Building on evidence from previous work in Dr. Flake's and other labs demonstrating that mesenchymal stem cells (MSC) support hematopoietic stem cell engraftment, Dr. Kashyap is focusing on whether MSC-derived exosomes will provide an advantage of increased repopulation when cocultured with hematopoietic stem cells. Working with an animal model, she will inject those hematopoietic stem cells. Based on the results of the coculture, she will complete a postinjection comparison to the results of the nanoparticle drug delivery to determine the efficacy of this method to enhance repopulation.
Aside from her work as a principal investigator, Dr. Kashyap is also contributing to multiple other projects, including a collaboration with the University of Pennsylvania using nanoparticles for mRNA delivery. The common thread through all her research is in utero injection, whether related to gene editing or hematopoietic stem cell transplantation.

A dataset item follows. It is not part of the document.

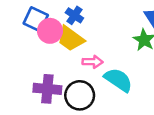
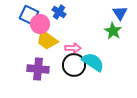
yellow trapezoid: (71, 39) -> (47, 40), moved
black circle: (80, 95) -> (74, 65), moved

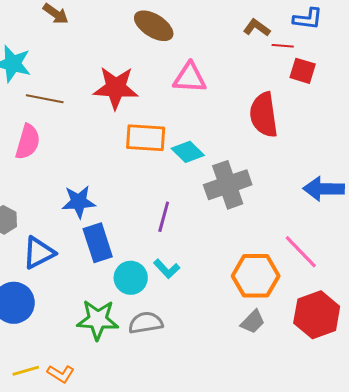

Dr. Kashyap will return to Omaha in the summer of 2020, but CHOP won’t be far from her mind. When the time comes to apply and interview for her pediatric surgery fellowship, returning to Philadelphia is part of her plan.
“Not only is CHOP a top hospital with clinical research opportunities, the collaboration with University of Pennsylvania is awesome because as a researcher, any resource you need can be found within these two institutions,” she said.